The Royal Prerogative

4 Nov

In the UK we live in a parliamentary democracy. We elect Members of Parliament (MPs) to represent our interests. Our best interests are not necessarily what the majority voted for. Our representatives are not our slaves. They are supposed to be the best of us, able to see further into issues than the average voter can. They must also represent the interests of all voters, even the ones who did not vote for them.

When questioned by pollsters recently a large majority declared that they do not want Britain to leave the Single Market. When presented with the option of leaving the EU and the Single Market or remaining in the EU, this same majority would wish to remain in the EU rather than have a clean break, the so-called ‘Hard Brexit’.

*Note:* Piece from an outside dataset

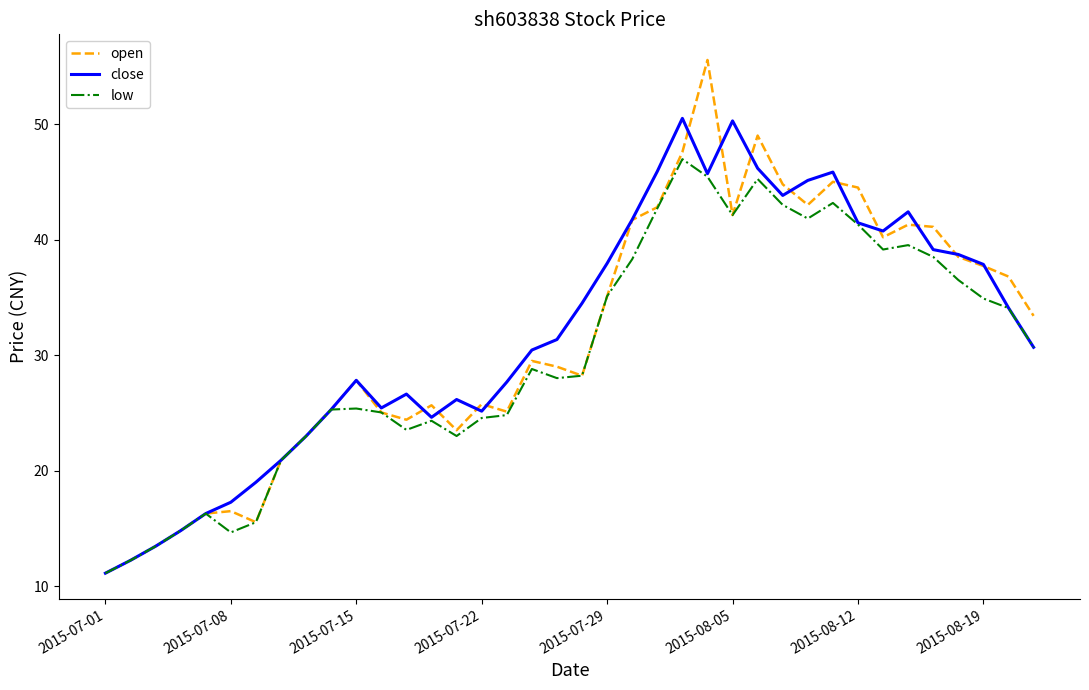

What is the difference between the maximum and minimum values in the close series?

39.4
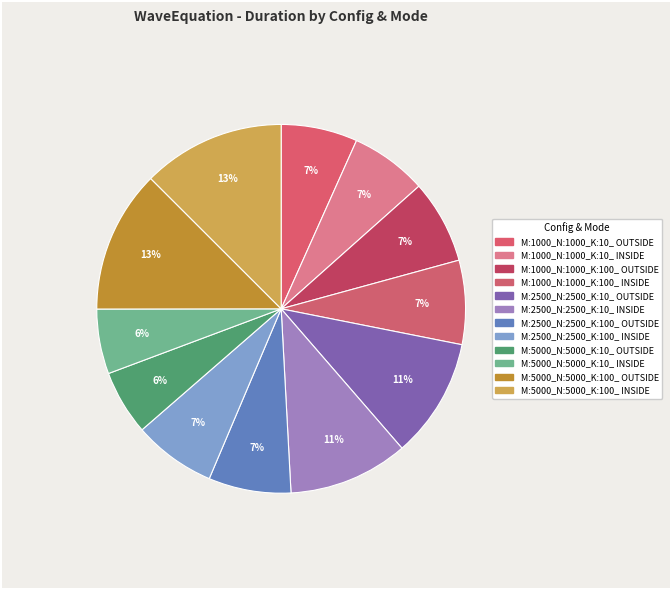

How many segments does this pie chart have?

12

On the 23rd of June 2016, 52% of those who voted turned out to approve a simple binary question. Many voted to Leave because they thought it the safer option.  They were swayed or persuaded to vote in this way by the most mendacious campaign conducted in this country since Georgian times.

The European Communities Act of 1972 was passed in Parliament and enshrined some EU law in UK law. It also provides, in section 2(4), that all UK legislation, including primary legislation (Acts of Parliament) have effect “subject to” directly applicable EU law. This has been interpreted by UK courts as granting EU law primacy over domestic UK legislation.

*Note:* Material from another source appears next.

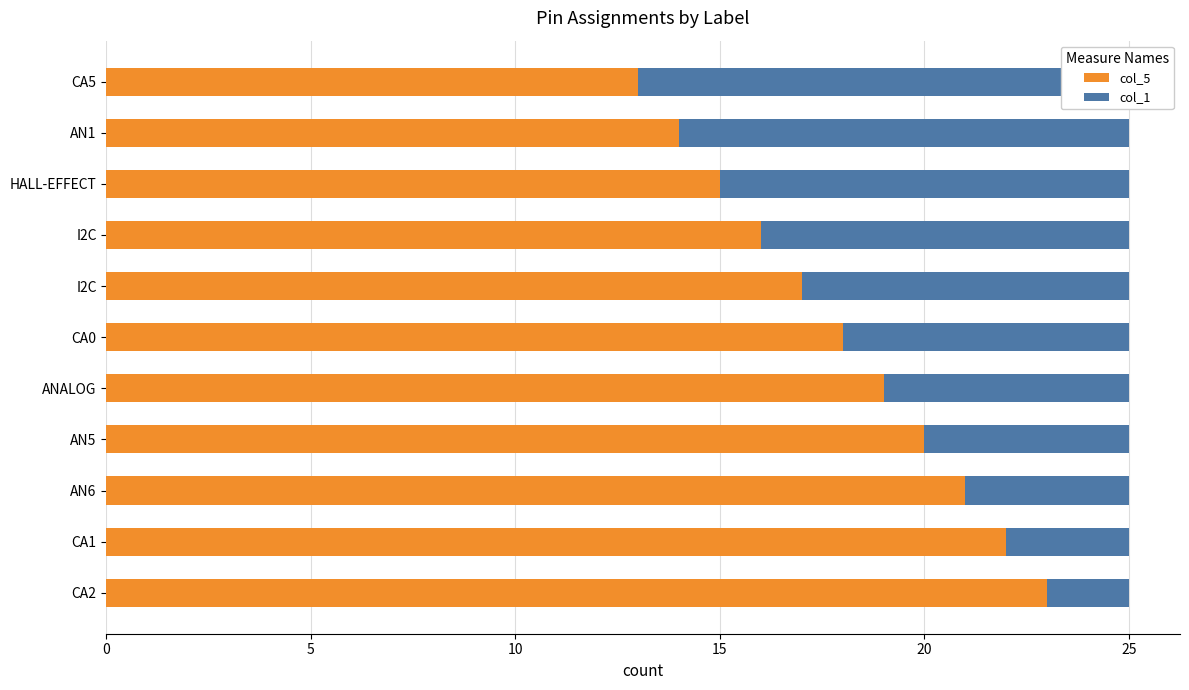

Does the chart contain any negative values?

No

In an interview with BBC News Theresa May promised that UK will introduce a bill to remove the European Communities Act 1972 (UK) from the statute book. In order to do this she needs to have a vote in Parliament to rescind the previous act.

The effect of triggering Article 50 of the Lisbon Treaty is irreversible. We then have a two year timespan to negotiate the legal and economic ties with the EU. These negotiations are between diplomats and civil servants, but their direction and outcome will not be affected in any way by our elected representatives.

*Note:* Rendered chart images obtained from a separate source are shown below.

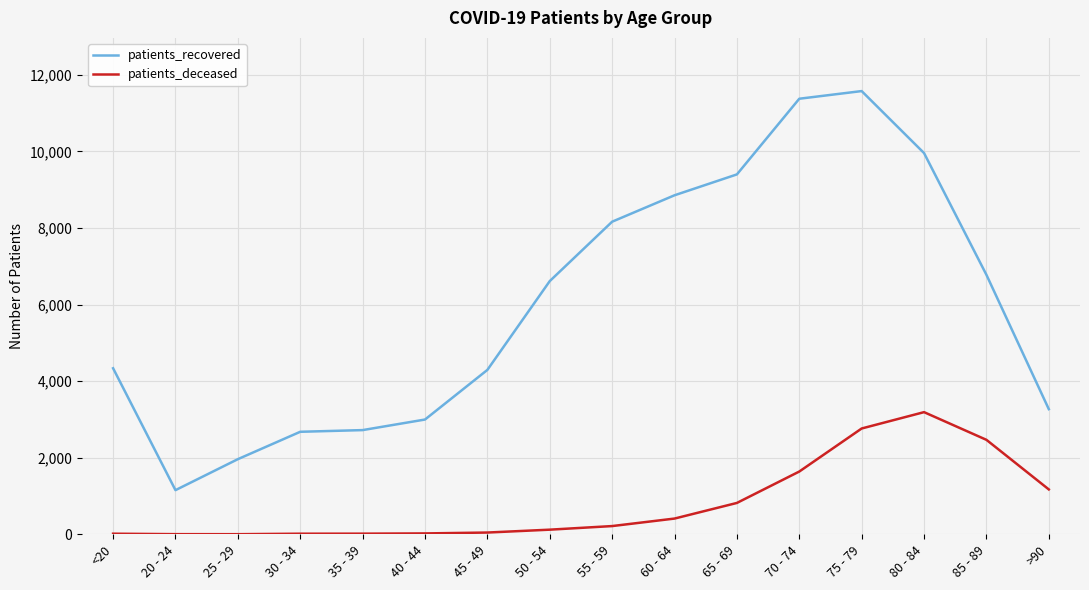

How many distinct data groups are displayed?

2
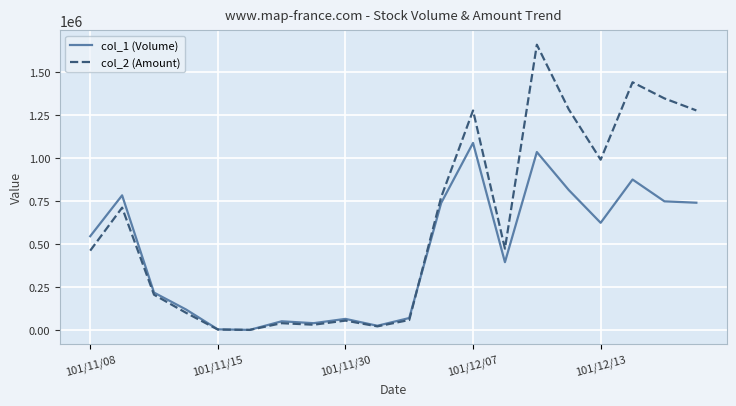

What is the difference between the maximum and minimum values in the col_2 (Amount) series?

1659780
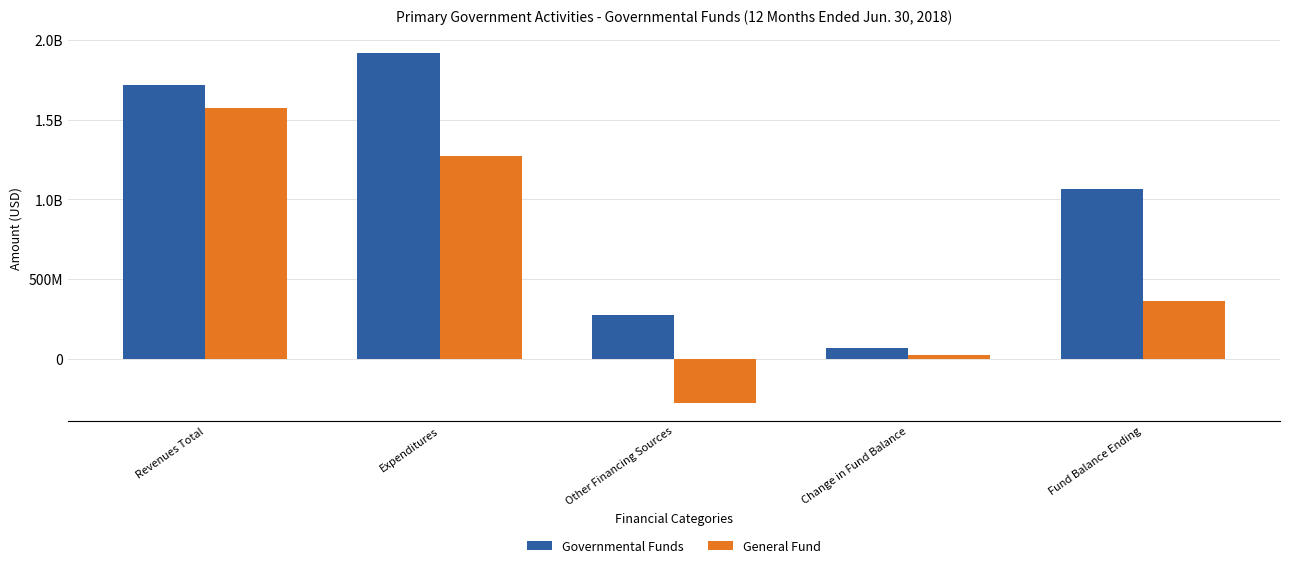

Reading right to left, extract all data points from this chart.

Governmental Funds: 1065908795	71341250	275521308	1920749731	1716569673
General Fund: 361269101	23609508	-277130870	1271158595	1571898973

Theresa May and the Brexit cabal within the government wished to trigger Article 50 by the use of the Royal Prerogative. That is an ancient right of kings which is rarely used.  The royal prerogative has been called “a notoriously difficult concept to define adequately”, but whether a particular type of prerogative power exists is a matter of common law to be decided by the courts as the final arbiter.

As the courts are the final arbiter, Theresa May has no right to use the Royal Prerogative. Moreover, by triggering Article 50 without a vote in Parliament she would effectively have rescinded an Act of Parliament (the 1972 Act), without obtaining the permission of Parliament.

The judgement yesterday could not have been clearer. It is difficult to see on what grounds the government can hope to succeed in any appeal to the Supreme Court. When they fail, which they will, they could take the case to the European Court, but somehow I don’t think that will happen.

In yet another supreme example of irony, the more literate Leavers find their wishes frustrated by the very arguments they made for wishing to leave the EU. They argued very vociferously for the primacy of the UK Parliament and Law Courts. Now they have it. You won, get over it.